The protocol integrates the contemporary literature on combined ACL + ALL reconstruction and AMI management:

  • Sonnery-Cottet et al., AJSM 2017 — reduced graft rupture rates in combined ACL + ALL.
  • Sonnery-Cottet et al., BJSM 2019 — cryotherapy and AMI reduction.
  • Sonnery-Cottet et al., KSSTA 2025 — SANTI classification of AMI severity.
  • Loading hierarchy informed by progressive overload principles validated in tendinopathy and post-surgical knee literature.

Who this protocol is for

  • Sports physiotherapists working in professional or semi-professional football.
  • Medical departments standardizing ACL + ALL postoperative care.
  • Orthopedic surgeons coordinating rehabilitation handover with their physiotherapy team.
  • Strength & conditioning coaches in elite sports environments needing aligned reconditioning timelines.

Download the full protocol (PDF)

The complete protocol contains every phase with detailed exercise prescription, progression criteria, and red-flag rules. Free for qualified health and performance professionals.

Download PDF

Frequently asked questions

Why combine ACL and ALL reconstruction?

Adding an anatomic ALL reconstruction to an ACL graft significantly reduces the rate of secondary ACL graft rupture in young pivoting athletes (Sonnery-Cottet et al., AJSM 2017). The ALL controls anterolateral rotational laxity that an isolated ACL graft cannot fully restrain, especially in football.

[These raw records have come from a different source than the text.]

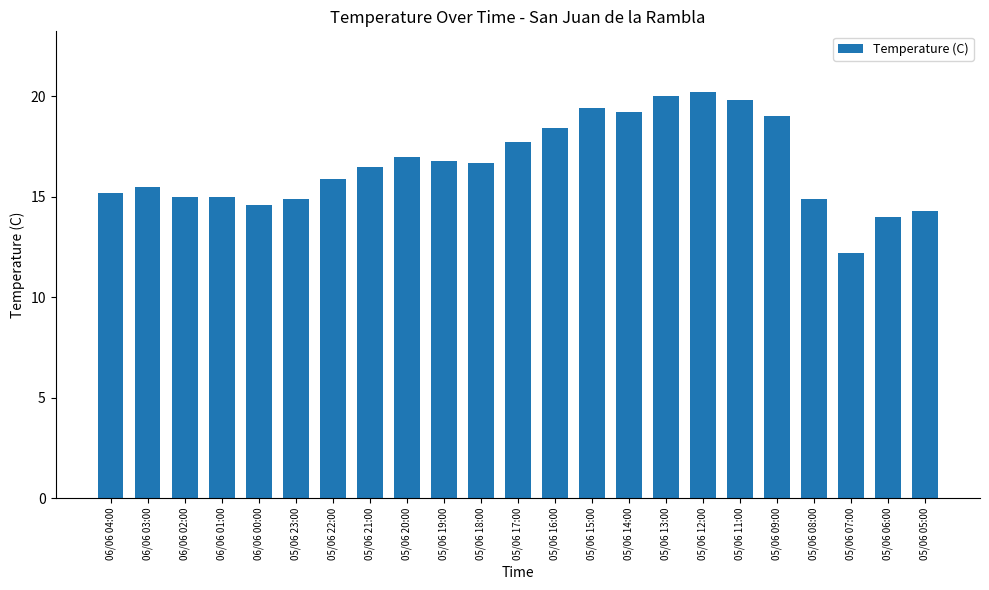

True or false: the data shows 17.0 at 05/06 20:00.

True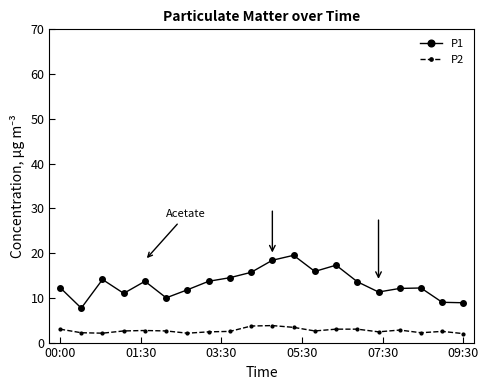

How many categories are shown in the chart?

20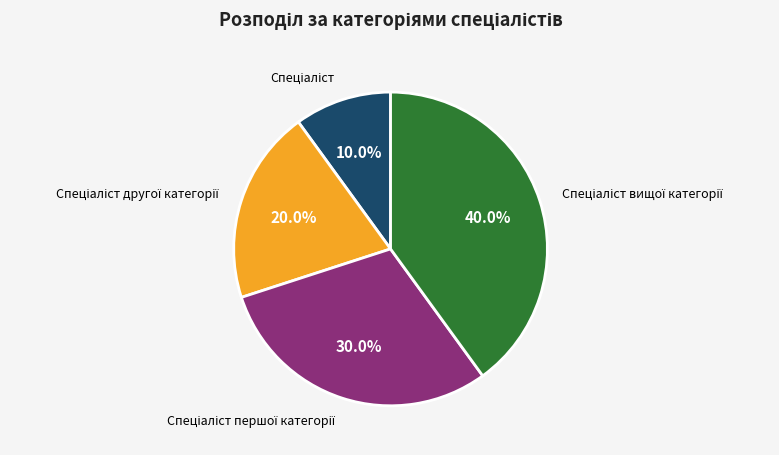

Does any single category account for the majority?

No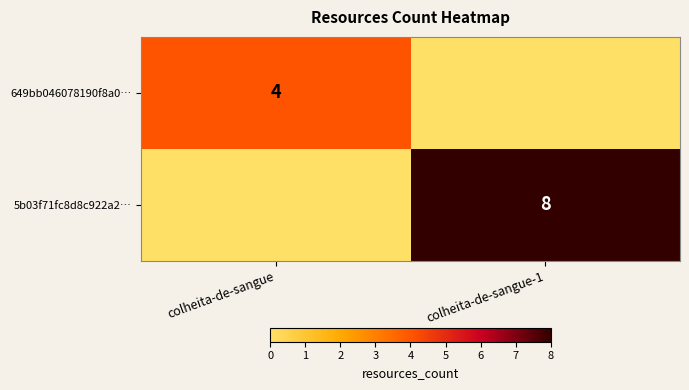

The 649bb046078190f8a0… series shows 4 at colheita-de-sangue. True or false?

True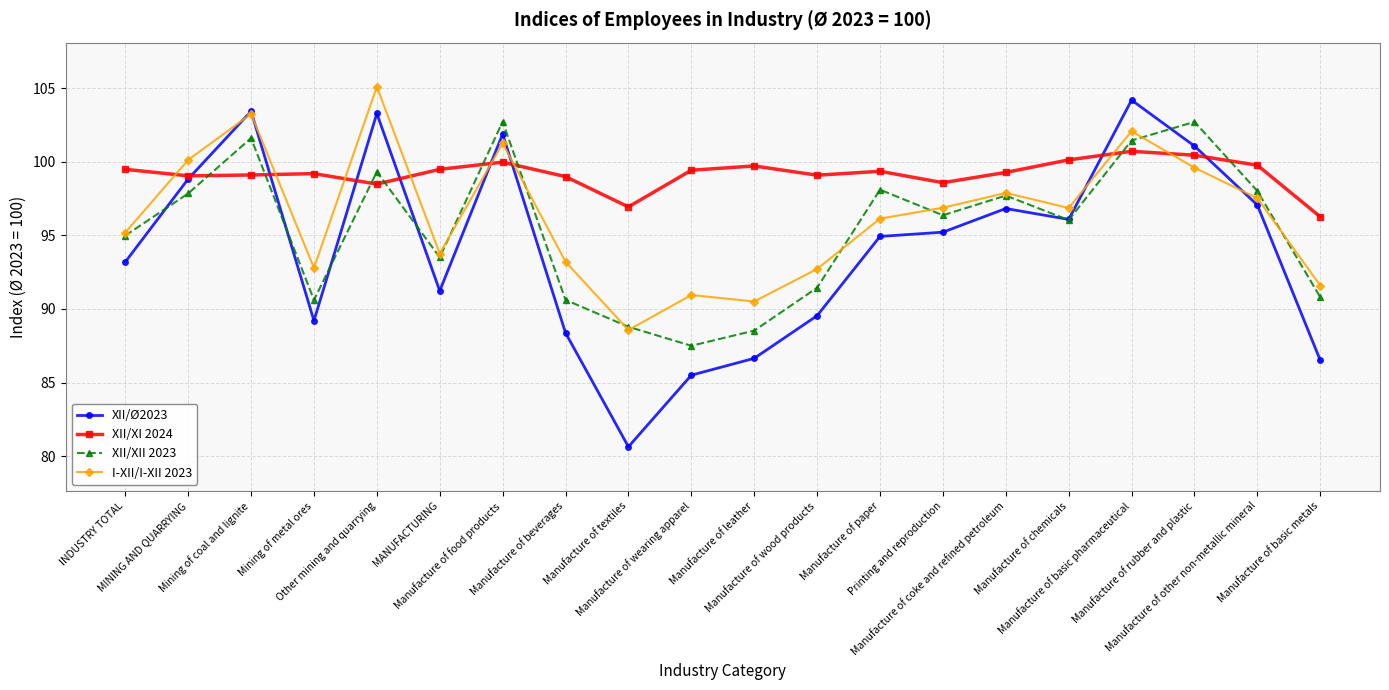

Is the value of XII/Ø2023 at Manufacture of wood products greater than the value of XII/XII 2023 at Manufacture of chemicals?

No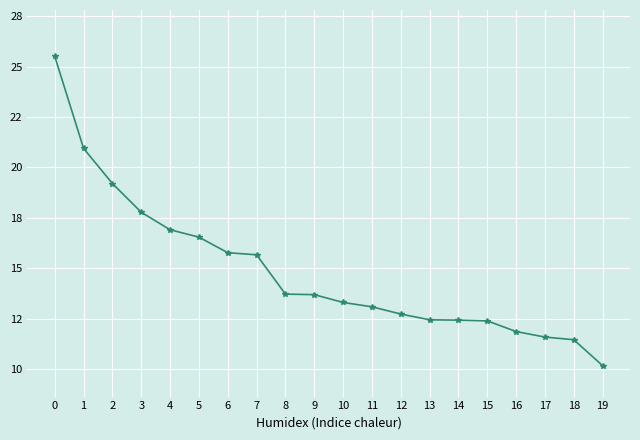

Does the chart have visible grid lines?

Yes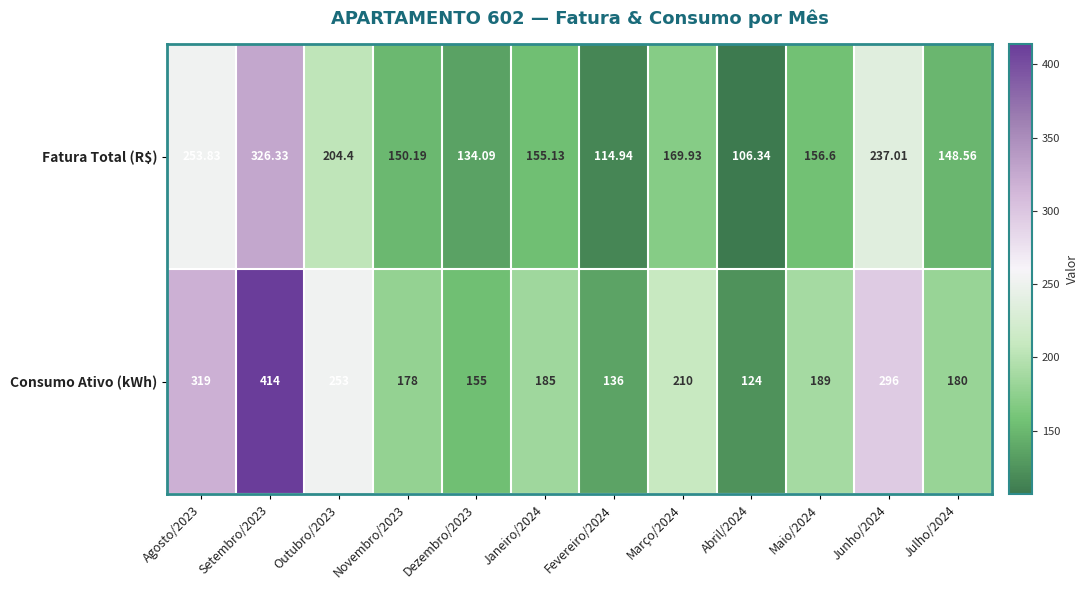

What is the minimum value shown in the chart?

106.3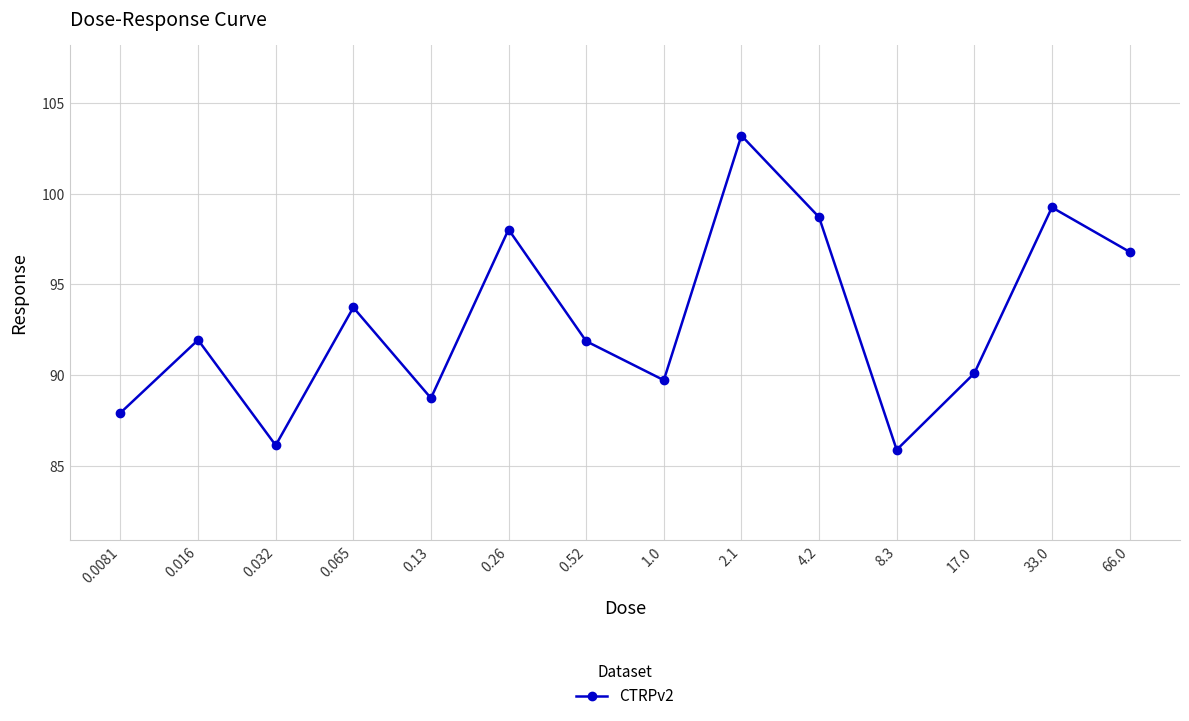

What is the average value?

93.0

When can a footballer return to play after ACL + ALL reconstruction?

This protocol targets Return-To-Training (partial, non-contact) at week 28–32 and Return-To-Play (full contact, competitive) at week 36–40. Progression is criteria-driven, not calendar-driven — strength symmetry, hop tests, on-field exposure, and psychological readiness all gate the next phase.

What is AMI and why is it managed so early?

AMI (Arthrogenic Muscle Inhibition) is the spinal-reflex shutdown of quadriceps activation following knee injury and surgery. Left untreated it stalls strength recovery for months. The SANTI classification (Sonnery-Cottet et al., KSSTA 2025) grades AMI severity and guides early NMES + voluntary contraction superimposition starting week 1.

Can I use this protocol for an isolated ACL reconstruction?

The general phase logic transfers, but the timeline and graft-protection cues are tuned for the combined ACL + ALL technique with hamstring autograft + gracilis. Isolated ACL reconstructions with BTB or quadriceps tendon grafts have different early-phase considerations and should follow graft-specific protocols.